String literal followed by a string literal #

When two string literals are placed adjacent to each other, then the compiler the concatenates them and appends null character ('\0') at the end of concatenated string.

print("Hello"" World"); // prints Hello World

is same as writing:

print("Hello World");

String Variables #

Since a string is an array of characters we must declare an array of sufficient size to store all characters including the null character ('\0').

char ch_arr[6];

Here ch_arr can only hold 6 characters including the null character ('\0'). If you are initializing elements of an array at the time of declaration then you can omit the size.

char ch_arr[] = {'H', 'e', 'l', 'l', 'o', ' ', 'W', 'o', 'r', 'l', 'd'};

C also provides a much cleaner and easier to type syntax for initializing strings.

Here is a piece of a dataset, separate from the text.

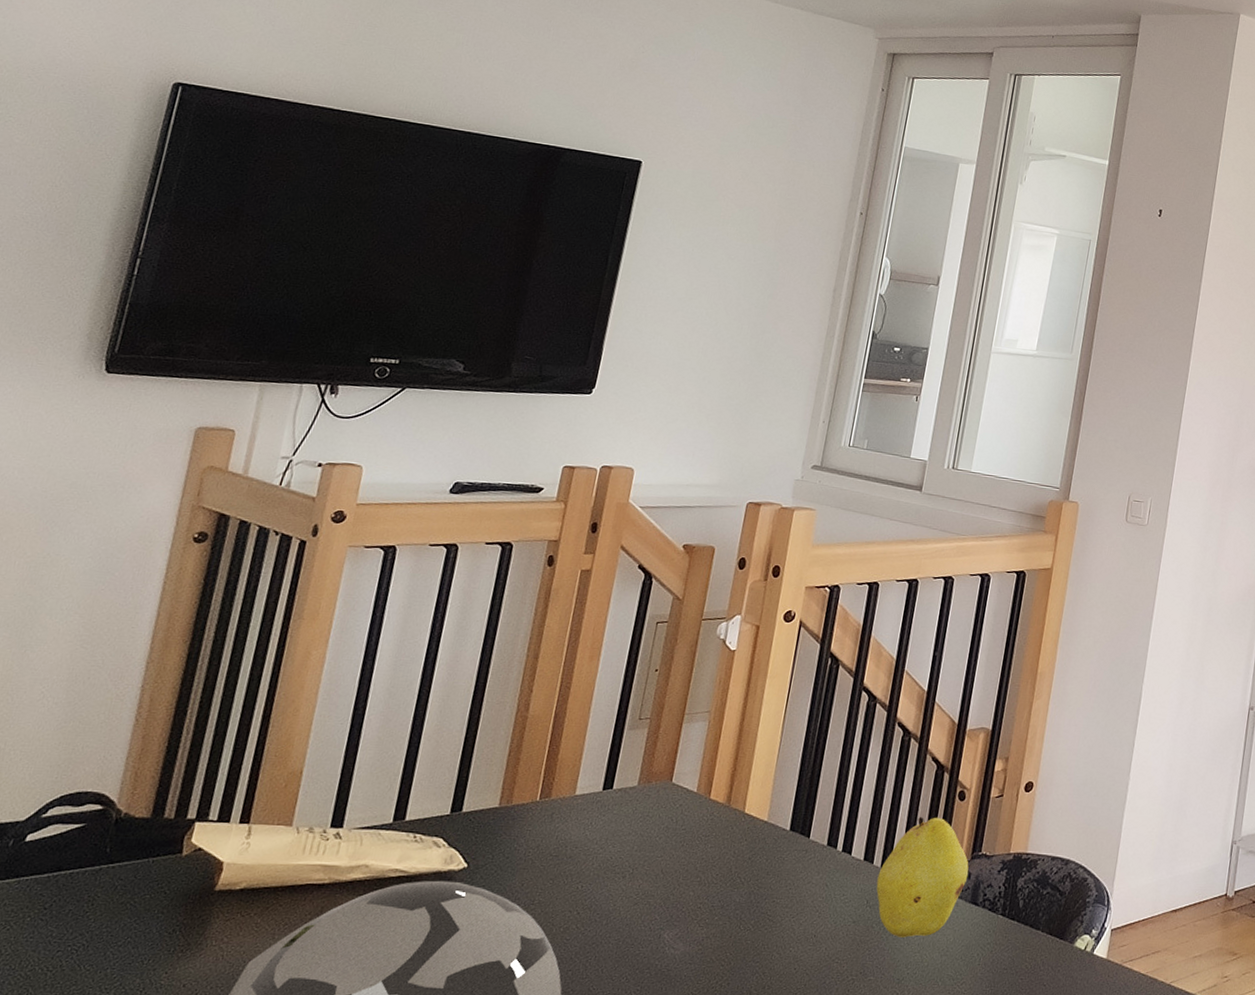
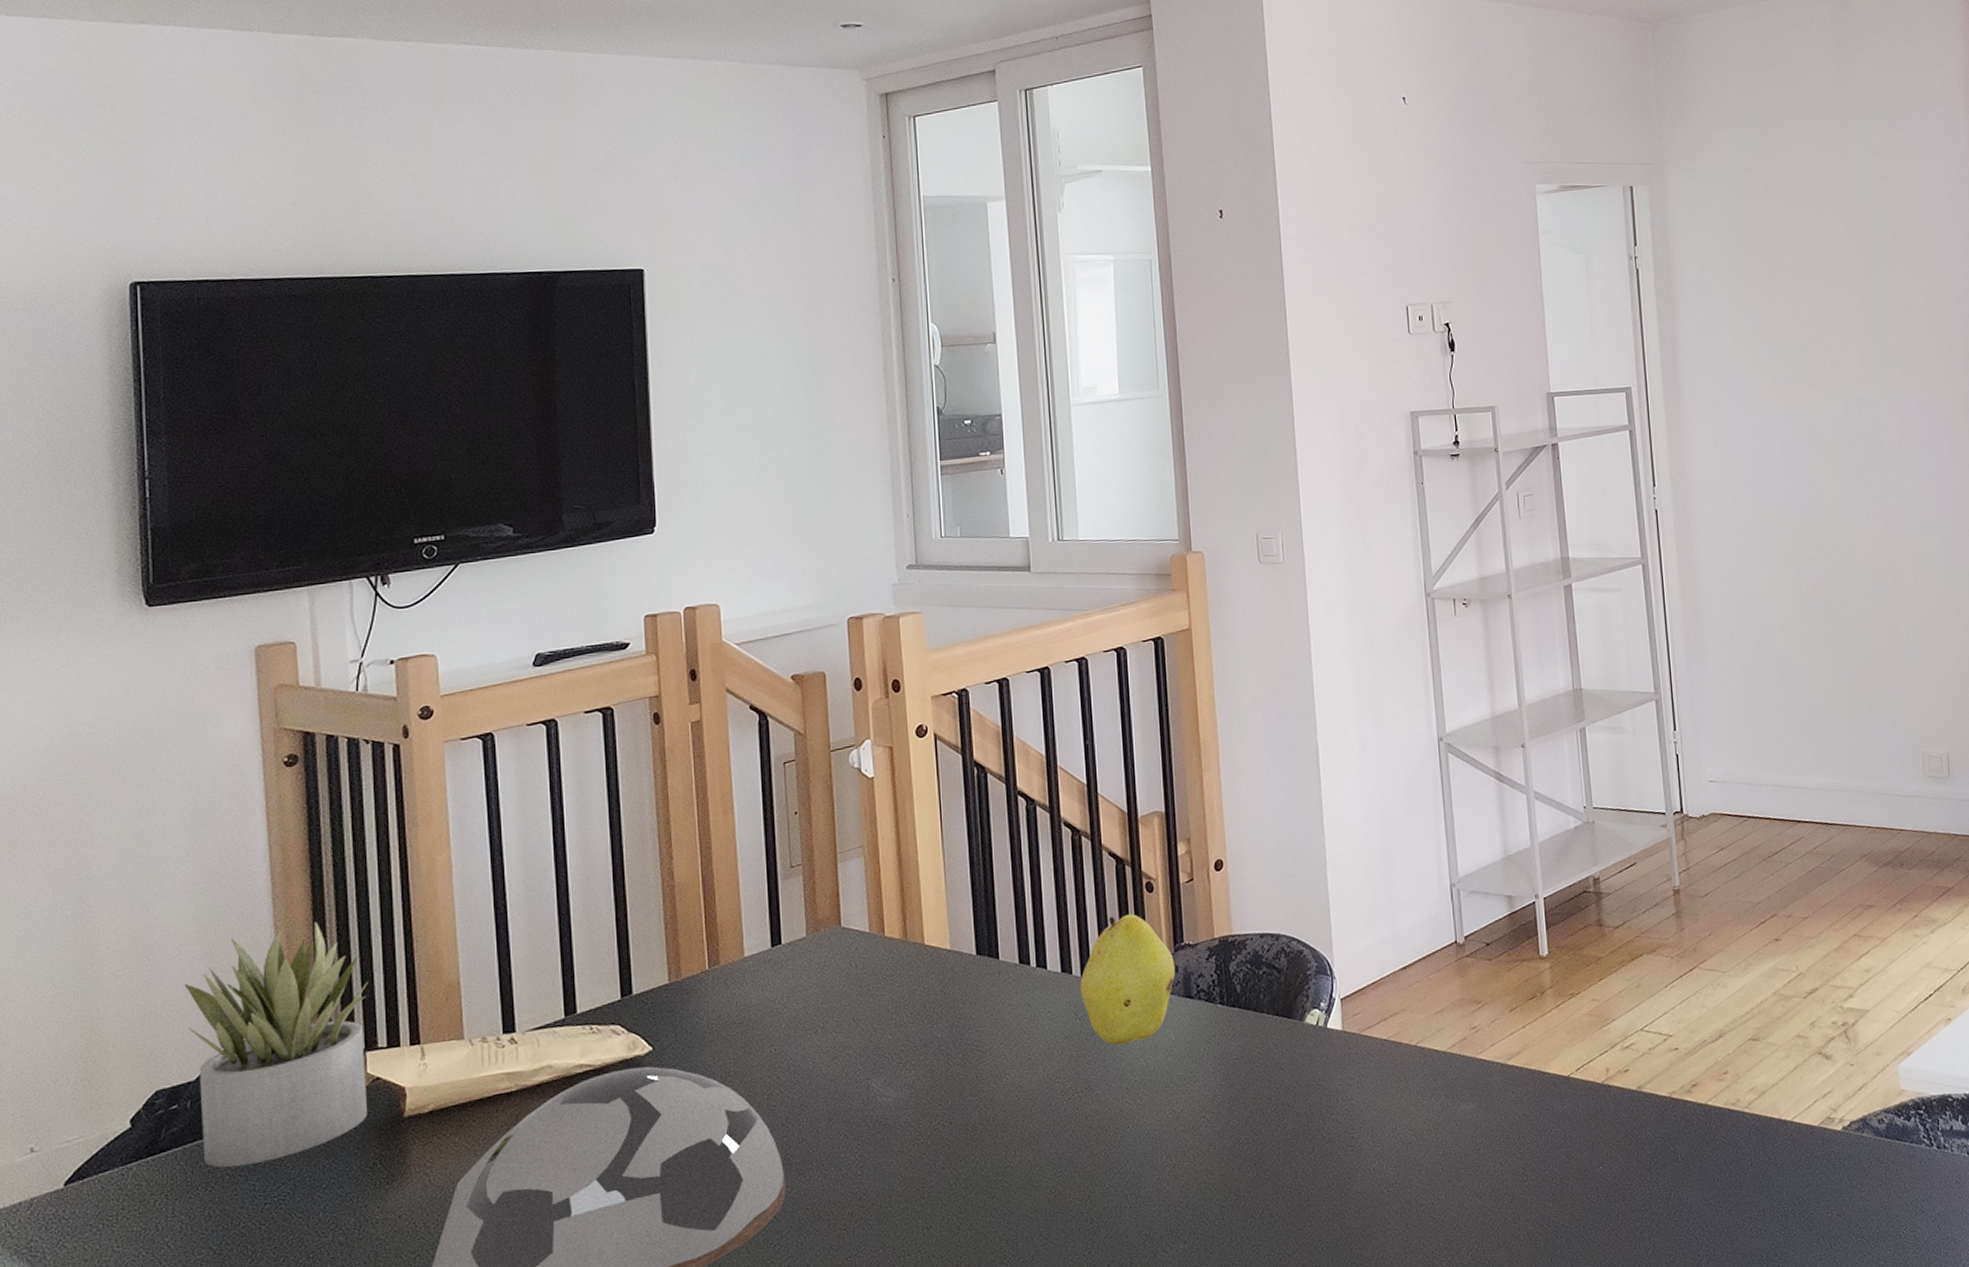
succulent plant: none [10,690,217,911] -> present [184,923,369,1168]

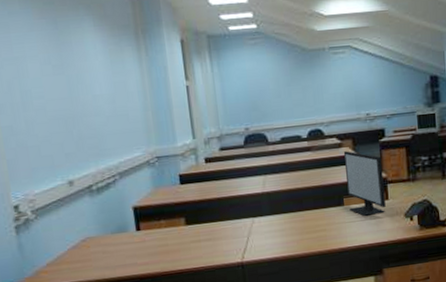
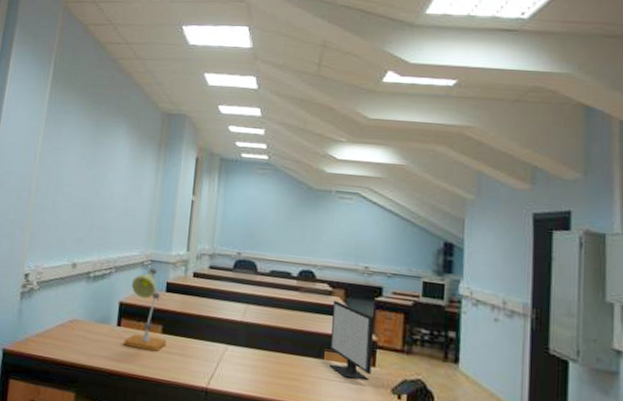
desk lamp: none [141,164,193,248] -> present [123,268,167,352]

For example, the above statement can also be written as:

char ch_arr[] = "Hello World";

We have studied that string literal is a pointer the first character of the array, but there is an exception to this rule: when a string literal is used to initialize an array of characters as in the above statement, then it doesn't represent any address. That means we can't use pointer arithmetic with "Hello World". The all characters of the array ch_arr will be stored in the memory as:

memory-representation-of-a-string-1

What if the number of characters(including '\0') to be stored is less than the size of the array. In that case, the compiler adds extra null characters ('\0'). For example:

char name[10] = "john";

The array name will be stored in the memory as:

extra-null-characters

If the number of characters (including '\0') to be stored is greater than the size of the array, then compiler shows a warning message: excess elements in the array initializer.

Generally, the best way to create strings is to omit the size of the array, in which case the compiler computes it based on the number of characters present in the initializer. For example:

char str[] = "this is the best way";

It is important to note that omitting the size doesn't mean that length of array str can be increased or decreased sometimes later in the program (to resize length of an array use malloc() or calloc()) . Once the program is compiled the size of the str is fixed to 21 bytes. Since counting characters in a long string is an error-prone process, this method is also preferred when the string is too long.

Let's conclude this chapter by creating two simple programs.

Example 1:

The following program prints characters of a string and address of each character.

#include<stdio.h>

int main()
{
    int i;
    char str[5] = "hello";

    for(i = 0; str[i] != '\0'; i++)
    {
        printf("Character = %c\t Address = %u\n", str[i], &str[i]);
    }

    // signal to operating system program ran fine
    return 0;
}

Expected Output:

Character = h Address = 2686752
Character = e Address = 2686753
Character = l Address = 2686754
Character = l Address = 2686755
Character = o Address = 2686756

Note: Address may differ every time you run the program

The important thing to note in the program is the terminating condition in the for loop which says: keep looping until the null character is encountered.

Example 2:

The following program prints characters in the string and address of the characters using a pointer.

#include<stdio.h>

int main()
{
    int i;
    char str[6] = "hello";
    char *p;

    for(p = str; *p != '\0'; p++)
    {
        printf("Character = %c\t Address = %u\n", *(p), p);
    }

    // signal to operating system program ran fine
    return 0;
}

Expect Output:

Character = h Address = 2686752
Character = e Address = 2686753
Character = l Address = 2686754
Character = l Address = 2686755
Character = o Address = 2686756

Note: Address may differ every time you run the program

How it works ?

Here we have assigned array name str (which is a pointer to char or (char*) ) to pointer variable p. After this statement both p and str points to the same the same array. Now we can use pointer arithmetic to move back and forth to access elements in the array. Each iteration of for loop increment the value of p by 1. The for loop stops when p points to the address of null character ('\0').